Исполнилось 290 лет со дня рождения самого знаменитого полководца России, но впечатление такое, что Александр Суворов снова в бою. «Огонек» попытался понять, почему эта фигура по сей день остается политически знаковой и вызывает у современных белорусов столь бурные и разные чувства: от страха до благодарности.
Если в Google задать поиск фразы: «Суворов в Беларуси», система автоматически предлагает другие, более частые, варианты запросов по теме. В топе сегодня — «суворов вырезал белорусов», «суворов палач беларуси», «суворов подавление восстания в беларуси», «каратель суворов» и прочее в том же духе. Ни гения русского оружия, ни основоположника наступательной и маневренной военной теории, ни одного из первых военачальников, который бросил вызов непобедимому Наполеону, каким его привыкли видеть в России и Западной Европе…
Чтобы выяснить, чем же русский полководец так сильно «провинился» перед белорусами, «Огонек» накануне 290-летнего юбилея Александра Васильевича отправился в суворовскую вотчину в Кобрин, ныне районный центр Брестской области.
От незнания до абсурда
Городок с 50-тысячным населением в западной части Белоруссии примечателен сразу тремя (!) памятниками Суворову. А еще тут есть военно-исторический музей, улица и парк — все названы в его честь. Удивляться не стоит: отношение к полководцу здешние места имеют самое непосредственное.
Суворов впервые попал на Брестчину во время польского похода в 1769–1772 годах. По поручению императрицы Екатерины II помогал польскому королю Станиславу Понятовскому в борьбе против шляхетских войск Барской конфедерации. По сути, это была междоусобица в Речи Посполитой. Но для бригадира Суворова кампания стала знаковой, потому что именно здесь он впервые применил свою знаменитую подготовку солдат и наступательную тактику ведения боя. Эффект впечатлил: сначала с отрядом в три сотни человек разгромил двухтысячное ополчение Казимира Пулавского под Ореховом. Потом с девятью сотнями солдат задал жару четырехтысячному войску гетмана Михаила Казимира Огинского под Столовичами. А завершил свой путь в Кракове взятием Вавельского замка уже генералом, по дороге разбив и присланного на подмогу конфедератам французского полковника Шарля Дюмурье.
Второй раз судьба забросила Александра Суворова в здешние края спустя два десятка лет. И опять для усмирения разбушевавшихся на своей же земле поляков — подавлять восстание Тадеуша Костюшко в сентябре 1794-го. За шесть дней суворовский корпус одержал четыре победы над повстанцами — при Дивине, Кобрине, Крупчицах и Бресте, а дальше двинул на Варшаву.
* * * * *
§ ЗАДАНИЕ 1: Сколько памятников Суворову стоит в Кобрине, согласно отрывку о Суворове?
§ ЗАДАНИЕ 2: Изложите суть отрывка о Суворове в двух предложениях.
§ ЗАДАНИЕ 3: Продолжите отрывок о Суворове после его последнего предложения.
Записи для работы не понадобятся.

Записи из источника данных:
* * * * *
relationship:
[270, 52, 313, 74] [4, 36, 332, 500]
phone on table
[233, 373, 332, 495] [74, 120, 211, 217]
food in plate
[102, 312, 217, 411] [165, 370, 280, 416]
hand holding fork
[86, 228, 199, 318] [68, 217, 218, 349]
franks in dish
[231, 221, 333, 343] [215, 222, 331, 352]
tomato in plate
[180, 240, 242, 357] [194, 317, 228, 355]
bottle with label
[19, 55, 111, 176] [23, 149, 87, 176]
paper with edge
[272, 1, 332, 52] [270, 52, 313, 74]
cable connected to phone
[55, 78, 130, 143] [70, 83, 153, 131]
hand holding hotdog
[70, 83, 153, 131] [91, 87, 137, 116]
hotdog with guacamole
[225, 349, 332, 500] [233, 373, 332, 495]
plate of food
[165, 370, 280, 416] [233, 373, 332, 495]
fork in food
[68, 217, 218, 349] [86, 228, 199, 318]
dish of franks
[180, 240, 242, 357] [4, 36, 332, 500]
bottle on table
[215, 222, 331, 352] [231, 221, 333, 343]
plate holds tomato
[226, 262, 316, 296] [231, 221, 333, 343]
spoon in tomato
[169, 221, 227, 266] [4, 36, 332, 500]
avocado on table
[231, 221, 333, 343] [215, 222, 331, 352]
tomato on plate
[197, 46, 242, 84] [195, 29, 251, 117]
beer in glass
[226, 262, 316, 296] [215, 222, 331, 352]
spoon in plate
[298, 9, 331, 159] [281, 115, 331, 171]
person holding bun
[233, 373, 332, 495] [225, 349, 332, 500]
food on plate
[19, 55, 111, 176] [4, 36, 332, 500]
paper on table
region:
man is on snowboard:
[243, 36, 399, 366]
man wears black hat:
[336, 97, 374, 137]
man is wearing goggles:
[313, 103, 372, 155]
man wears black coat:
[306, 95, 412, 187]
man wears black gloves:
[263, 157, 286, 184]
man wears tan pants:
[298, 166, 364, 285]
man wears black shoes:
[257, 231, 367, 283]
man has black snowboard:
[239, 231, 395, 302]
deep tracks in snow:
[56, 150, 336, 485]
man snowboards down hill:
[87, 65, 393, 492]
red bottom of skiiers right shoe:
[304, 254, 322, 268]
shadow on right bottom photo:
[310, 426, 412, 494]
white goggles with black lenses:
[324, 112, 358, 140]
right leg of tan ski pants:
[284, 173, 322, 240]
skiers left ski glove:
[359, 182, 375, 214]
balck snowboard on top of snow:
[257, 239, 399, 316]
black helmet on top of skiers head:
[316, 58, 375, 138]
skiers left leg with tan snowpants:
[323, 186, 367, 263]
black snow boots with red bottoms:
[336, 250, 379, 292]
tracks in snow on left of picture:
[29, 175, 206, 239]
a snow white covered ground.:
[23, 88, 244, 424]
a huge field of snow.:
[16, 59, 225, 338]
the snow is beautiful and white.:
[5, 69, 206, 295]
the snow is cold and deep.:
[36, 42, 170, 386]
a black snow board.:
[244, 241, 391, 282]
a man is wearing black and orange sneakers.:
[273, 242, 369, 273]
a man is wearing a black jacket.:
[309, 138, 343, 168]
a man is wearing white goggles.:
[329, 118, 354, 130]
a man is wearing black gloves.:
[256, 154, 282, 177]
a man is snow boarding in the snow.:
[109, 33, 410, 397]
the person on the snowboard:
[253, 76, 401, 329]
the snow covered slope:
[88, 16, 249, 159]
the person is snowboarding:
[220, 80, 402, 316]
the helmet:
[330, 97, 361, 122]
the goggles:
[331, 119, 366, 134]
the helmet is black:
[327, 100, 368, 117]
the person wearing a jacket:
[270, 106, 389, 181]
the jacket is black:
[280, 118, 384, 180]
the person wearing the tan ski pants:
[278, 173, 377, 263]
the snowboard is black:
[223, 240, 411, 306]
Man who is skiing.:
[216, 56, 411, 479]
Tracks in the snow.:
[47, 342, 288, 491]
* * * * *
§ ПИСЬМЕННЫЙ ОТВЕТ 1: Три памятника.

§ ПИСЬМЕННЫЙ ОТВЕТ 2: К 290-летию Суворова «Огонек» отправился в Кобрин, чтобы понять, почему полководец до сих пор вызывает у белорусов столь разные чувства, от страха до благодарности, и почему Google в первую очередь предлагает о нем запросы вроде «каратель суворов». Суворов дважды воевал на Брестчине: в 1769–1772 годах против Барской конфедерации, где впервые применил свою наступательную тактику, и в сентябре 1794 года, когда за шесть дней одержал четыре победы над повстанцами Костюшко.

§ ПИСЬМЕННЫЙ ОТВЕТ 3:
Однако таких подробностей в белорусских школьных учебниках по истории не найдешь. Там имя Суворова встречается всего в трех предложениях. Первый раз в теме восстания Тадеуша Костюшко: «На подавление российская императрица Екатерина II послала войска под командованием А. Суворова». Другое упоминание в связи с тем, что все та же самодержица пожаловала в наследственное владение до 7 тысяч ревизских душ крестьян «генералу-фельдмаршалу А.В. Суворову на Кобринщине». Третий случай в контексте русско-турецких войн в одном ряду с другими: «Всей России и Европе стали известны имена Григория Потемкина, Александра Суворова, Федора Ушакова, Петра Румянцева». Все.
— В учебниках (не только школьных, но и университетских) информация подается достаточно нейтрально, что, с одной стороны, хорошо. Но с другой — создает почву для любых трактовок. Каждый преподаватель может «подстроить» текст под ту точку зрения, которую считает верной. Вот и имеем ситуации, когда порой даже в рамках одного педколлектива бывают прямо противоположные мнения насчет тех или иных событий в истории и их влияния на современность,— говорит директор суворовского музея в Кобрине Елена Бабенко.
Откуда такая историческая многовекторность? А из 1980-х: на волне перестройки в Белоруссии антироссийский (и автоматически антисуворовский) взгляд на историю стал признаком свободолюбия в определенных кругах. И хотя в этих терминах сегодня не рассуждают, но сам подход этот в ходу — его, не стесняясь, уже не один десяток лет продвигают в прессе, на занятиях в вузах, на конференциях, в интернете.
— Один из главных тезисов этого исторического мифотворчества — «кровавое подавление Суворовым белорусского восстания». Под ним подразумевается восстание 1794 года. Однако не было оно ни особенно кровавым со стороны Суворова, ни тем более белорусским со стороны Костюшко,— продолжает Елена Бабенко.
Экскурсоводам Кобринского музея развенчивать этот миф приходится так часто, что в зале, посвященном этим событиям, даже появились специальные стенды с многочисленными выдержками из писем, приказов и донесений Суворова, которые предельно ясно характеризуют его как человека милосердного. Вот выдержки: «…Строжайше рекомендую всем господам полковым и баталионным начальникам внушить и толковать нижним чинам и рядовым, чтобы нигде при переходе местечек, деревень и корчм ни малейшего разорения не делать. …Пребывающих спокойно щадить и нимало не обидеть, дабы не ожесточить сердца народа и притом не заслужить порочного названия грабителей. Приказ сей да будет читан всем нижним чинам».
А вот еще: «…Крайне остерегаться и от малейшего грабежа, который в операции есть наивреднейшее; иное дело штурм крепости… В поражениях сдающимся в полон давать пощаду. Обывателям ни малейшей обиды, налоги и озлобления не чинить; война не на них, а на вооруженного неприятеля».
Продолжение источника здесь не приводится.